Cuándo Dios eligió para sí la tribu de Leví para desempeñar el oficio del sacerdocio en Israel, deseaba que por ello no perdieran sus derechos sobre los primogénitos. Por lo tanto, promulgó que todo primogénito debería ser redimido, un mes después de su nacimiento, por cinco lados (Números, iii, 47; xviii, 15-16). Este impuesto de rescate, calculado también para recordar al Israelitas de la muerte infligida al primogénito de los egipcios en castigo de la terquedad de Faraón (Ex., xiii, 15-16), fue al fondo de dotación del clero.
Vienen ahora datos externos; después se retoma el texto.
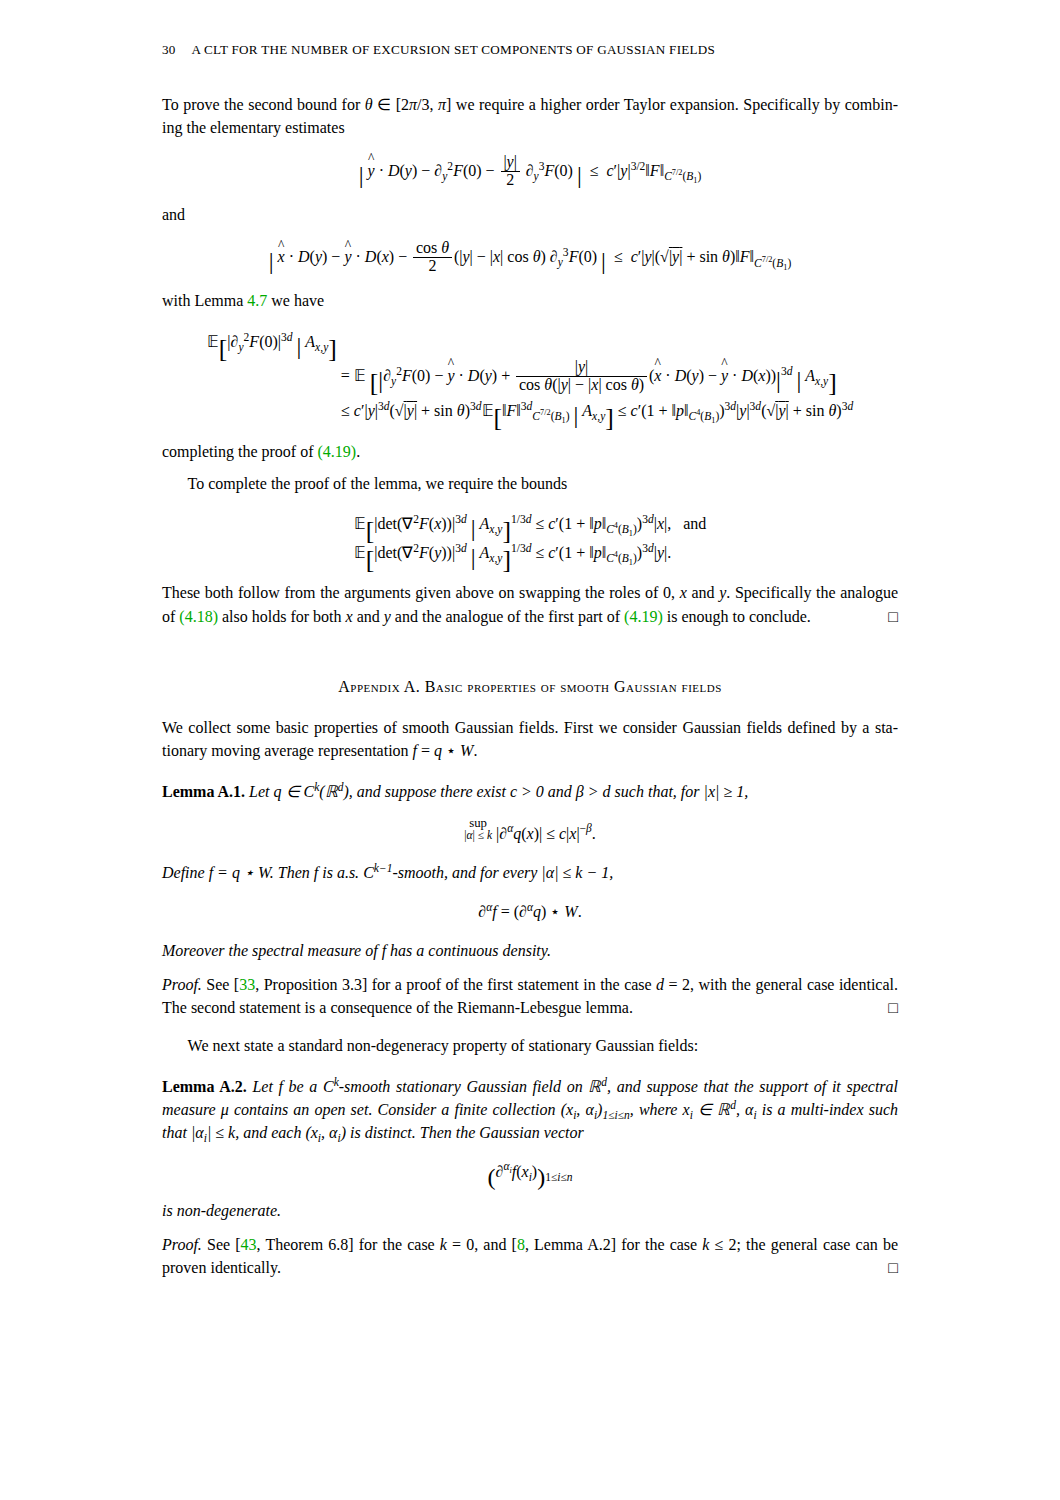30 A CLT FOR THE NUMBER OF EXCURSION SET COMPONENTS OF GAUSSIAN FIELDS
To prove the second bound for θ ∈ [2π/3, π] we require a higher order Taylor expansion. Specifically by combining the elementary estimates
| ^y · D(y) − ∂y2F(0) − |y|2 ∂y3F(0) | ≤ c′|y|3/2‖F‖C7/2(B1)
and
| ^x · D(y) − ^y · D(x) − cos θ 2(|y| − |x| cos θ) ∂y3F(0) | ≤ c′|y|(√|y| + sin θ)‖F‖C7/2(B1)
with Lemma 4.7 we have
𝔼[|∂y2F(0)|3d | Ax,y]
= 𝔼 [|∂y2F(0) − ^y · D(y) + |y|cos θ(|y| − |x| cos θ)(^x · D(y) − ^y · D(x))|3d | Ax,y]
≤ c′|y|3d(√|y| + sin θ)3d𝔼[‖F‖3dC7/2(B1) | Ax,y] ≤ c′(1 + ‖p‖C4(B1))3d|y|3d(√|y| + sin θ)3d
completing the proof of (4.19).
To complete the proof of the lemma, we require the bounds
𝔼[|det(∇2F(x))|3d | Ax,y]1/3d ≤ c′(1 + ‖p‖C4(B1))3d|x|, and
𝔼[|det(∇2F(y))|3d | Ax,y]1/3d ≤ c′(1 + ‖p‖C4(B1))3d|y|.
These both follow from the arguments given above on swapping the roles of 0, x and y. Specifically the analogue of (4.18) also holds for both x and y and the analogue of the first part of (4.19) is enough to conclude. □
Appendix A. Basic properties of smooth Gaussian fields
We collect some basic properties of smooth Gaussian fields. First we consider Gaussian fields defined by a stationary moving average representation f = q ⋆ W.
Lemma A.1. Let q ∈ Ck(ℝd), and suppose there exist c > 0 and β > d such that, for |x| ≥ 1,
sup |α| ≤ k |∂αq(x)| ≤ c|x|−β.
Define f = q ⋆ W. Then f is a.s. Ck−1-smooth, and for every |α| ≤ k − 1,
∂αf = (∂αq) ⋆ W.
Moreover the spectral measure of f has a continuous density.
Proof. See [33, Proposition 3.3] for a proof of the first statement in the case d = 2, with the general case identical. The second statement is a consequence of the Riemann-Lebesgue lemma. □
We next state a standard non-degeneracy property of stationary Gaussian fields:
Lemma A.2. Let f be a Ck-smooth stationary Gaussian field on ℝd, and suppose that the support of it spectral measure μ contains an open set. Consider a finite collection (xi, αi)1≤i≤n, where xi ∈ ℝd, αi is a multi-index such that |αi| ≤ k, and each (xi, αi) is distinct. Then the Gaussian vector
(∂αif(xi))1≤i≤n
is non-degenerate.
Proof. See [43, Theorem 6.8] for the case k = 0, and [8, Lemma A.2] for the case k ≤ 2; the general case can be proven identically. □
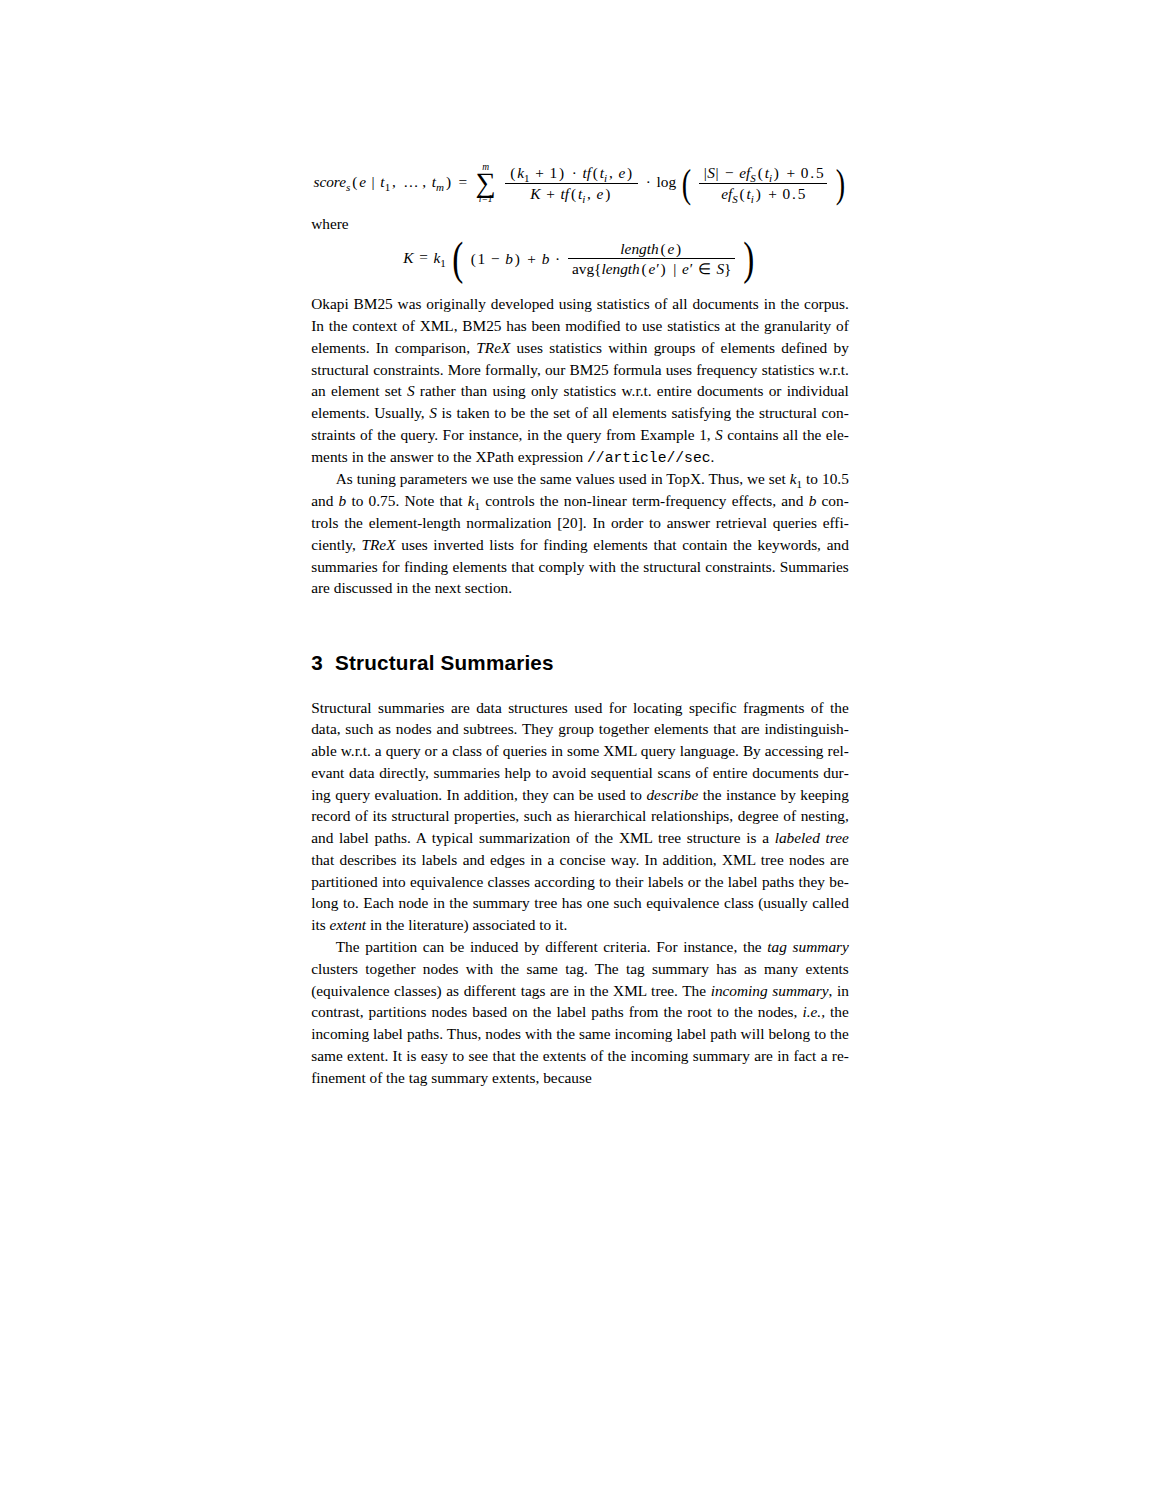scores(e | t1, …, tm) = m ∑ i=1 (k1 + 1) · tf(ti, e) K + tf(ti, e) · log ( |S| − efS(ti) + 0. 5 efS(ti) + 0. 5 )
where
K = k1 ( (1 − b) + b · length(e) avg{length(e′) | e′ ∈ S} )
Okapi BM25 was originally developed using statistics of all documents in the corpus. In the context of XML, BM25 has been modified to use statistics at the granularity of elements. In comparison, TReX uses statistics within groups of elements defined by structural constraints. More formally, our BM25 formula uses frequency statistics w.r.t. an element set S rather than using only statistics w.r.t. entire documents or individual elements. Usually, S is taken to be the set of all elements satisfying the structural constraints of the query. For instance, in the query from Example 1, S contains all the elements in the answer to the XPath expression //article//sec.
As tuning parameters we use the same values used in TopX. Thus, we set k1 to 10.5 and b to 0.75. Note that k1 controls the non-linear term-frequency effects, and b controls the element-length normalization [20]. In order to answer retrieval queries efficiently, TReX uses inverted lists for finding elements that contain the keywords, and summaries for finding elements that comply with the structural constraints. Summaries are discussed in the next section.
3 Structural Summaries
Structural summaries are data structures used for locating specific fragments of the data, such as nodes and subtrees. They group together elements that are indistinguishable w.r.t. a query or a class of queries in some XML query language. By accessing relevant data directly, summaries help to avoid sequential scans of entire documents during query evaluation. In addition, they can be used to describe the instance by keeping record of its structural properties, such as hierarchical relationships, degree of nesting, and label paths. A typical summarization of the XML tree structure is a labeled tree that describes its labels and edges in a concise way. In addition, XML tree nodes are partitioned into equivalence classes according to their labels or the label paths they belong to. Each node in the summary tree has one such equivalence class (usually called its extent in the literature) associated to it.
The partition can be induced by different criteria. For instance, the tag summary clusters together nodes with the same tag. The tag summary has as many extents (equivalence classes) as different tags are in the XML tree. The incoming summary, in contrast, partitions nodes based on the label paths from the root to the nodes, i.e., the incoming label paths. Thus, nodes with the same incoming label path will belong to the same extent. It is easy to see that the extents of the incoming summary are in fact a refinement of the tag summary extents, because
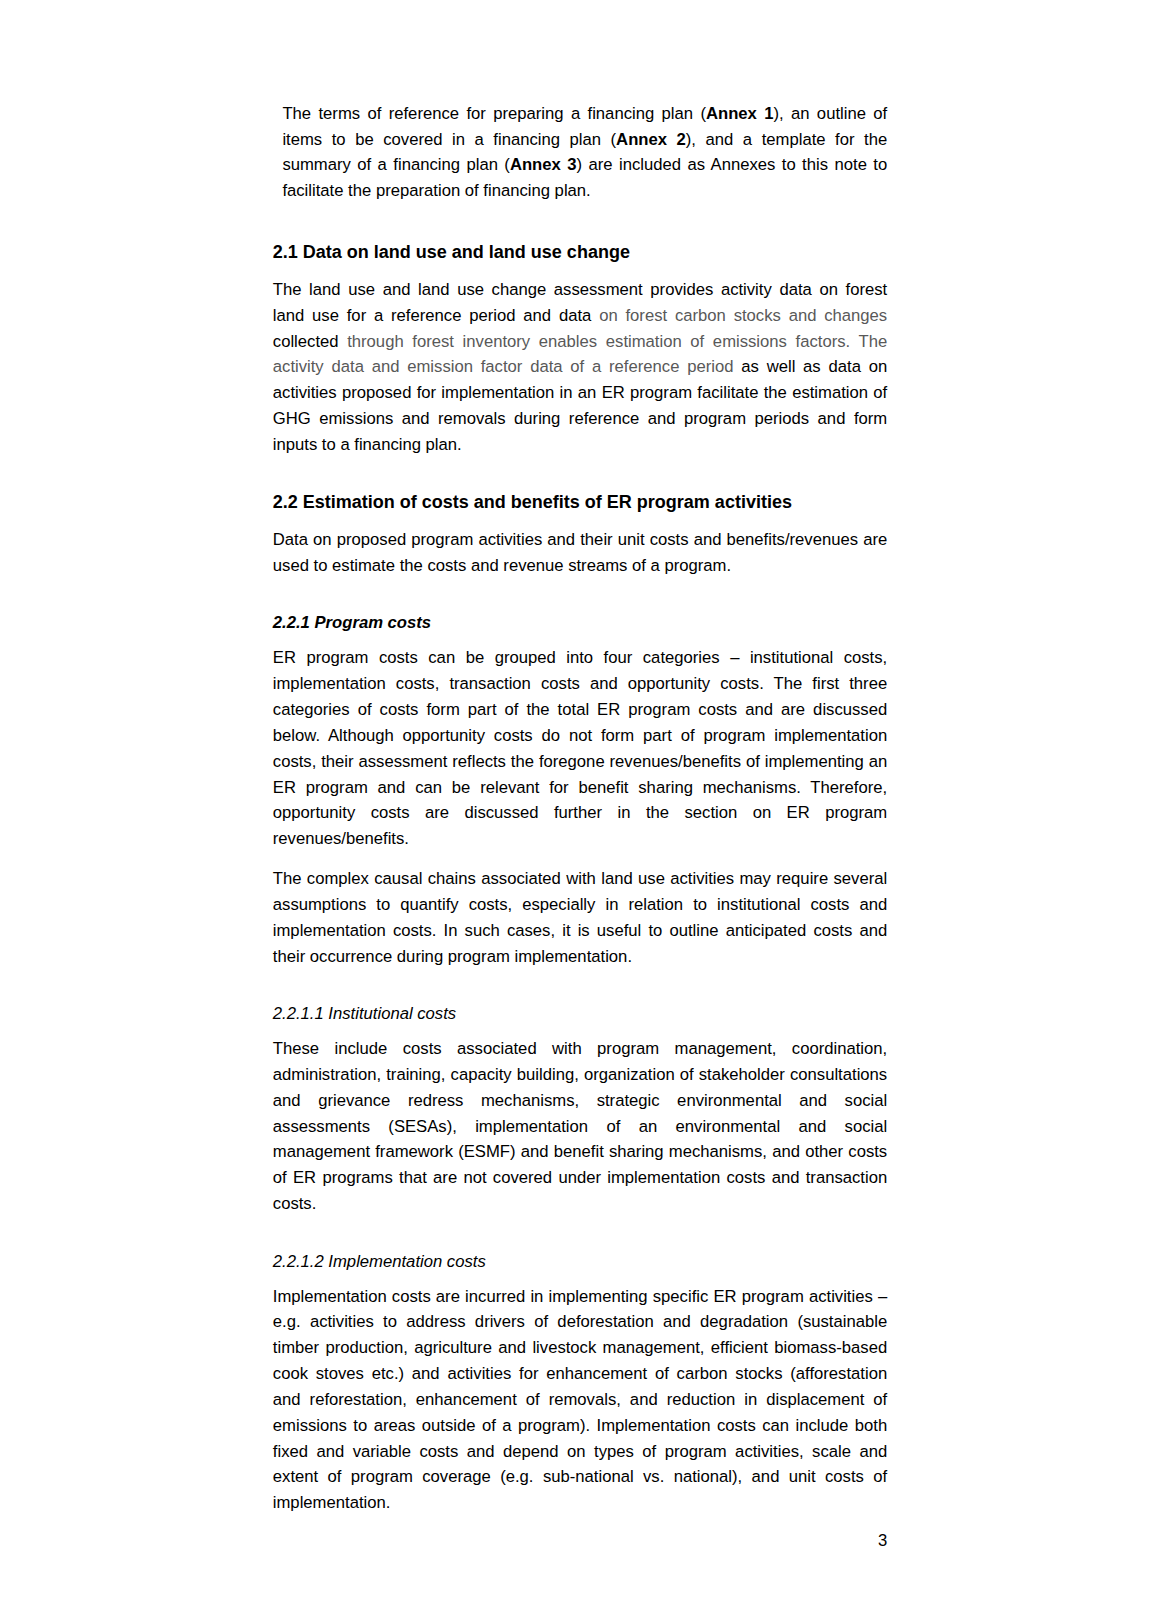The terms of reference for preparing a financing plan (Annex 1), an outline of items to be covered in a financing plan (Annex 2), and a template for the summary of a financing plan (Annex 3) are included as Annexes to this note to facilitate the preparation of financing plan.
2.1 Data on land use and land use change
The land use and land use change assessment provides activity data on forest land use for a reference period and data on forest carbon stocks and changes collected through forest inventory enables estimation of emissions factors. The activity data and emission factor data of a reference period as well as data on activities proposed for implementation in an ER program facilitate the estimation of GHG emissions and removals during reference and program periods and form inputs to a financing plan.
2.2 Estimation of costs and benefits of ER program activities
Data on proposed program activities and their unit costs and benefits/revenues are used to estimate the costs and revenue streams of a program.
2.2.1 Program costs
ER program costs can be grouped into four categories – institutional costs, implementation costs, transaction costs and opportunity costs. The first three categories of costs form part of the total ER program costs and are discussed below. Although opportunity costs do not form part of program implementation costs, their assessment reflects the foregone revenues/benefits of implementing an ER program and can be relevant for benefit sharing mechanisms. Therefore, opportunity costs are discussed further in the section on ER program revenues/benefits.
The complex causal chains associated with land use activities may require several assumptions to quantify costs, especially in relation to institutional costs and implementation costs. In such cases, it is useful to outline anticipated costs and their occurrence during program implementation.
2.2.1.1 Institutional costs
These include costs associated with program management, coordination, administration, training, capacity building, organization of stakeholder consultations and grievance redress mechanisms, strategic environmental and social assessments (SESAs), implementation of an environmental and social management framework (ESMF) and benefit sharing mechanisms, and other costs of ER programs that are not covered under implementation costs and transaction costs.
2.2.1.2 Implementation costs
Implementation costs are incurred in implementing specific ER program activities – e.g. activities to address drivers of deforestation and degradation (sustainable timber production, agriculture and livestock management, efficient biomass-based cook stoves etc.) and activities for enhancement of carbon stocks (afforestation and reforestation, enhancement of removals, and reduction in displacement of emissions to areas outside of a program). Implementation costs can include both fixed and variable costs and depend on types of program activities, scale and extent of program coverage (e.g. sub-national vs. national), and unit costs of implementation.
3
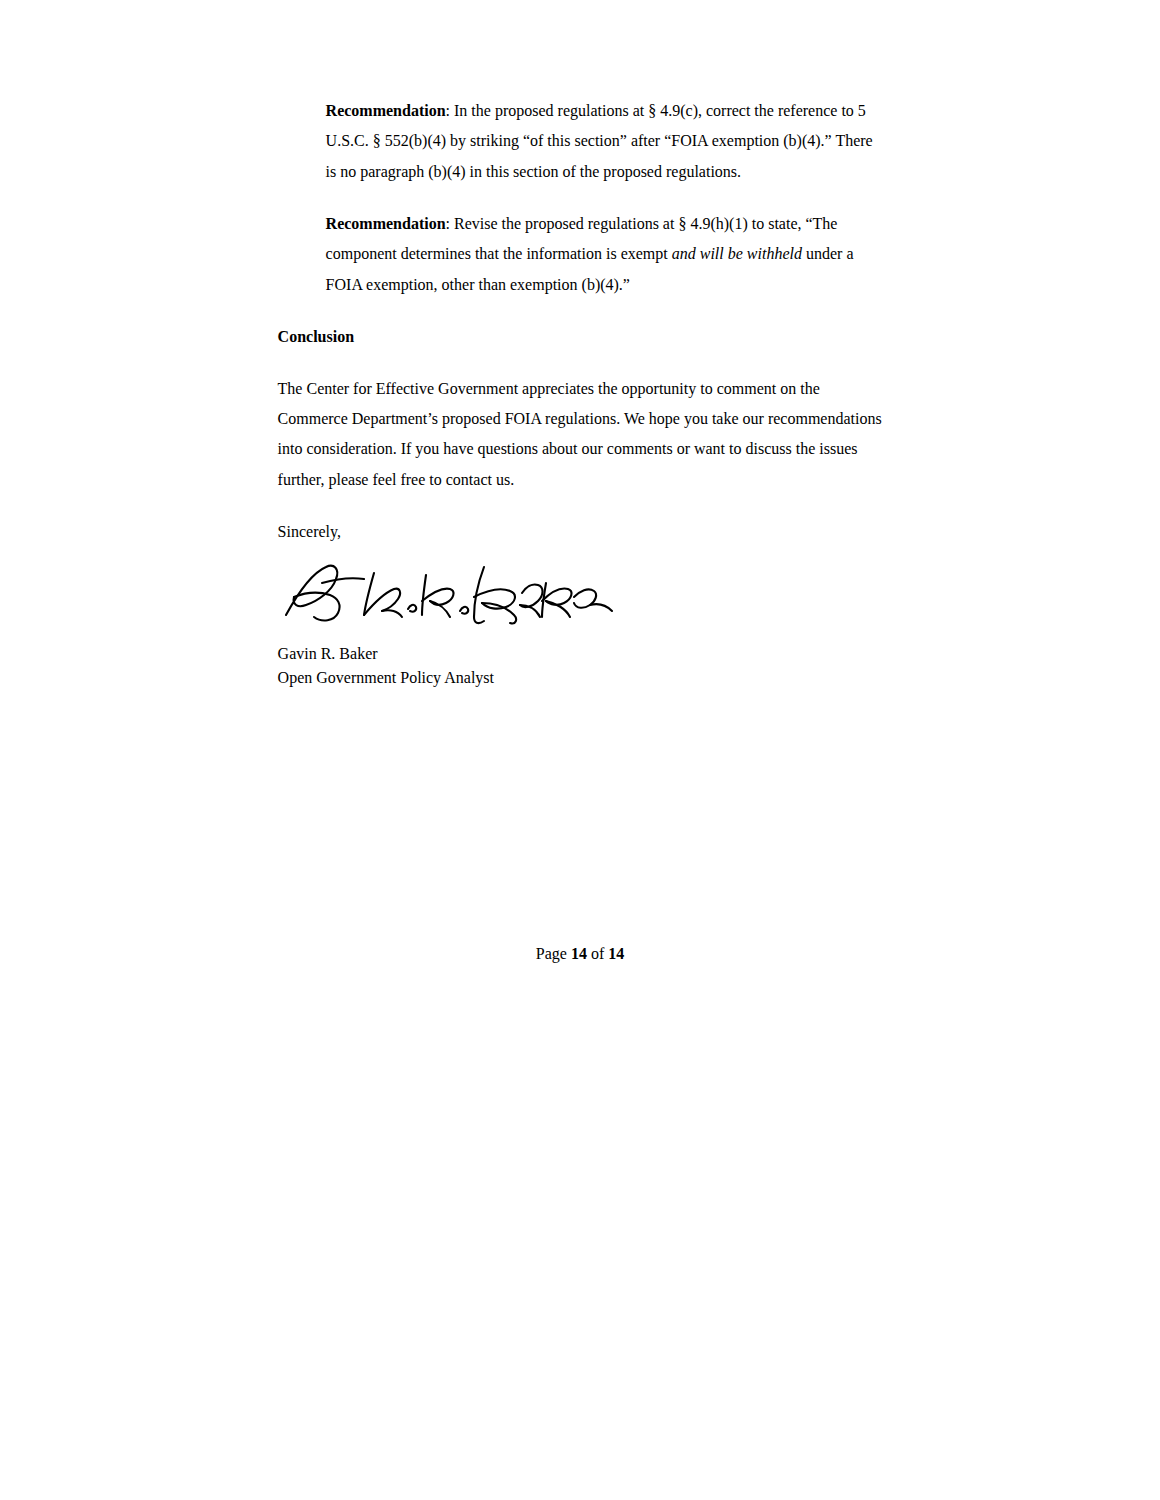Recommendation: In the proposed regulations at § 4.9(c), correct the reference to 5 U.S.C. § 552(b)(4) by striking “of this section” after “FOIA exemption (b)(4).” There is no paragraph (b)(4) in this section of the proposed regulations.
Recommendation: Revise the proposed regulations at § 4.9(h)(1) to state, “The component determines that the information is exempt and will be withheld under a FOIA exemption, other than exemption (b)(4).”
Conclusion
The Center for Effective Government appreciates the opportunity to comment on the Commerce Department’s proposed FOIA regulations. We hope you take our recommendations into consideration. If you have questions about our comments or want to discuss the issues further, please feel free to contact us.
Sincerely,
Gavin R. Baker
Open Government Policy Analyst
Page 14 of 14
Sin embargo, ninguna ley establece que el primogénito deba ser presentado a la Templo. Parece, sin embargo, que después de la Restauración los padres solían aprovechar la visita de la madre al santuario para llevar allí al niño. Esta circunstancia queda registrada en el Evangelio de San Lucas, en referencia a Cristo (ii, 22-38). Cabe señalar aquí que San Pablo refiere el título primogenito a Cristo (Heb., i, 6), el “primogénito” del Padre. El sacrificio mesiánico fueron las primicias de la Expiación ofrecida a Dios para la redención del hombre. Sin embargo, debe recordarse, contrariamente a lo que se afirma con demasiada frecuencia y que, de hecho, parece insinuar en los textos litúrgicos, que el “par de tórtolas o dos pichones” mencionados a este respecto, fueron ofrecidos para la purificación de la madre y no para el niño. No se prescribió nada especialmente respecto de este último.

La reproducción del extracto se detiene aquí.